Zwei bis drei Tage Home-Office pro Woche werden daher - aufgrund besserer Work-Life-Balance wie auch aufgrund von Kostenvorteilen - als elementarer Faktor für Mitarbeiterbindung fester Bestandteil des New Normals bleiben. Bei Mitarbeiterausbildung sind zwei Aspekte zu fokussieren:

(1) die gezielte Ausbildung von jungen, neuen Mitarbeitern, um ihnen so den Einstieg in die komplexe IT-Welt zu erleichtern

(2) die kontinuierliche lebenslange (Weiter-)Bildung von bestehenden Mitarbeitern, um sicherzustellen, dass möglichst viele Mitarbeiter bis ins höhere Alter über adäquates Qualifizierungsniveaus verfügen und im Unternehmen verbleiben.

Erst beide Ausbildungsschwerpunkte gemeinsam ermöglichen es, Fachkräftemangel erfolgreich zu reduzieren.

Einfach aber nicht immer leicht

Die Lösung ist somit einfach, wenngleich nicht immer leicht in der Praxis umzusetzen: Mitarbeiter müssen durch ein individuell gestaltetes Ausbildungsangebot kontinuierlich Weiterbildung erfahren. Dies sollte im ureigenen Interesse eines jedes Unternehmens sein. Entsprechende Freiräume sind zu schaffen und adäquat zu nutzen. Ausbildung muss eine klar definiere Zielsetzung haben und sollte qualitativ hochwertig durchgeführt werden. Von Ausbildung nur um der Ausbildungswillen, ist daher konsequent abzusehen. Ist das finanzierbar?

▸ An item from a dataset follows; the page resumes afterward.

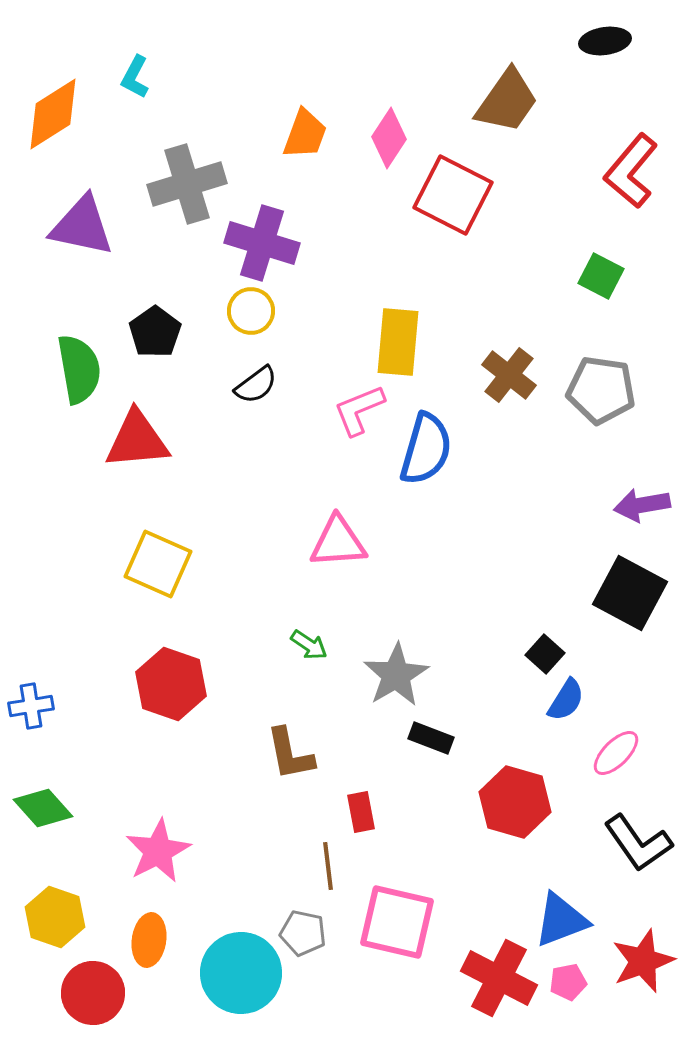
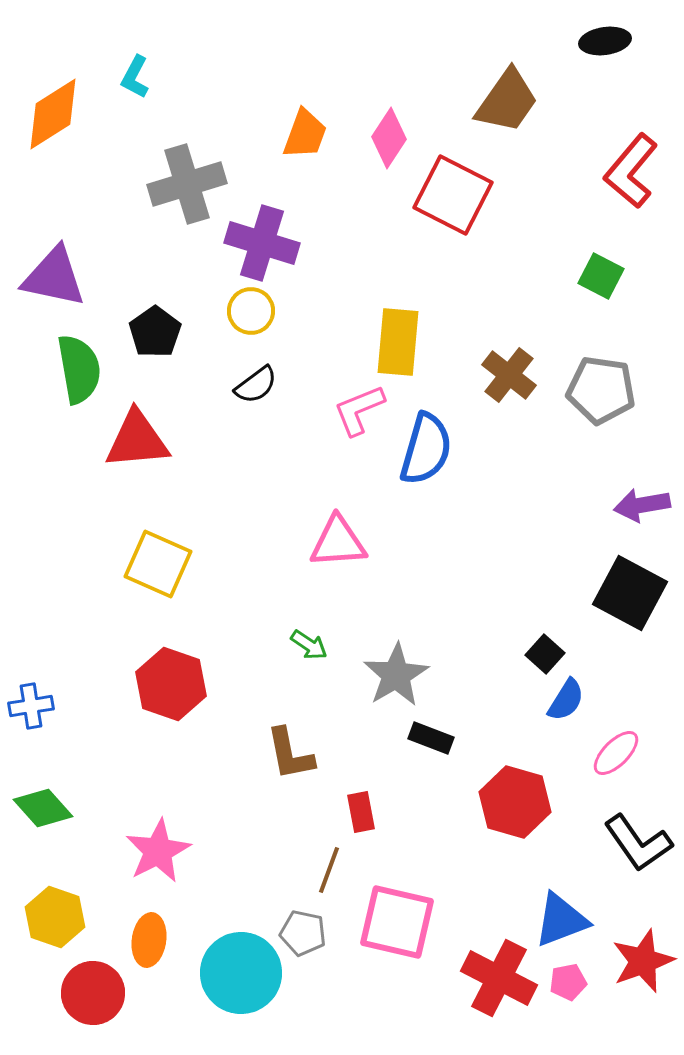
purple triangle at (82, 226): moved 28 px left, 51 px down
brown line at (328, 866): moved 1 px right, 4 px down; rotated 27 degrees clockwise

Kosteneinsparungen durch Home Office bedingt Reduzierung von Bürofläche oder durch verringerte Reisetätigkeit aufgrund virtueller Meetings sollten ausreichen, um die erforderliche Aus- und Weiterbildung der Mitarbeiter zu finanzieren. Dies sichert sowohl Mitarbeiterloyalität wie auch Wettbewerbsfähigkeit, beide führen zu mehr Umsatz wie auch Profit. Das Investment in lebenslange Bildung zahlt sich somit mehr aus denn je. Nur so kann Zukunft gestaltet werden und erfolgreich gelingen!